All of those statements have some validity. They each speak to some portion of the truth. But when you’re in pain and seeking an answer, they often fall short.

At best, all those truths feel less like an answer than like the ingredients of an answer that hasn’t quite gelled yet.

What the Bible Promises

There are so many scriptures that seem to tell us that sincere prayers for real needs, offered by faithful people, will receive positive answers. Many from the mouth of Jesus himself.
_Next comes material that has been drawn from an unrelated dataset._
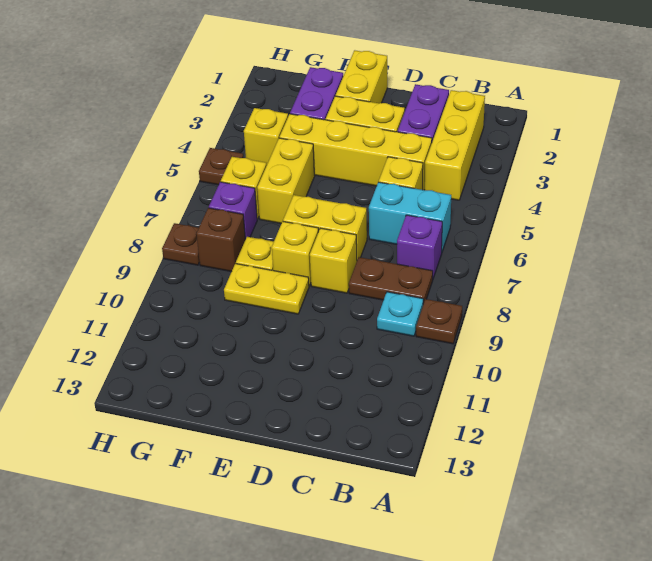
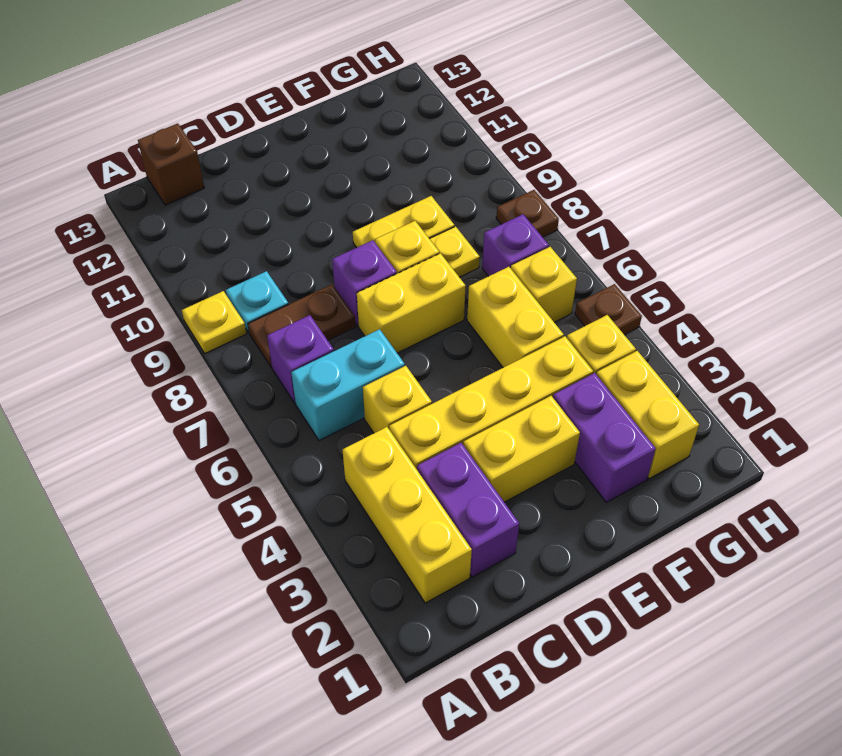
brown plate A9 level 1 -> yellow plate A9 level 1
yellow brick D8 level 1 -> purple brick D8 level 1
yellow brick E1:E2 level 1 -> yellow brick G2:G3 level 1
brown brick G8 level 1 -> brown brick B13 level 1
  • “If you abide in me, and my words abide in you, ask whatever you wish, and it will be done for you.” (John 15:7)
  • “Therefore I tell you, whatever you ask in prayer, believe that you have received it, and it will be yours.” (Mark 11:24)
  • “Ask, and it will be given to you; seek, and you will find; knock, and it will be opened to you.” – Matthew 7:7
  • And whatever we ask we receive from him, because we keep his commandments and do what pleases him. (1 John 3:22)
  • ...and so many more

How can the Bible give us so many promises about answered prayer, but we still see so many of our sincere, valid prayers go unanswered?

Once again, I don’t know.

I don’t know why there seems to be such a huge gap between the promises in God’s Word and the answer we need when we’re in pain.

But I do know this.

Even when the answers are hard to come by, staying faithful is always better than giving up.

Even when the answers are hard to come by, staying faithful is always better than giving up.

What to Do While We Wait

So, what does staying faithful look like when things get tough?

For those in pain, keep praying. Keep hoping. And keep believing. Find whatever solace you can in the partial answers listed above. But mostly, hold on to Jesus and know that he’s holding on to you.

For those who are ministering to people in pain, concentrate giving them your comfort, prayers and presence more than giving them solutions.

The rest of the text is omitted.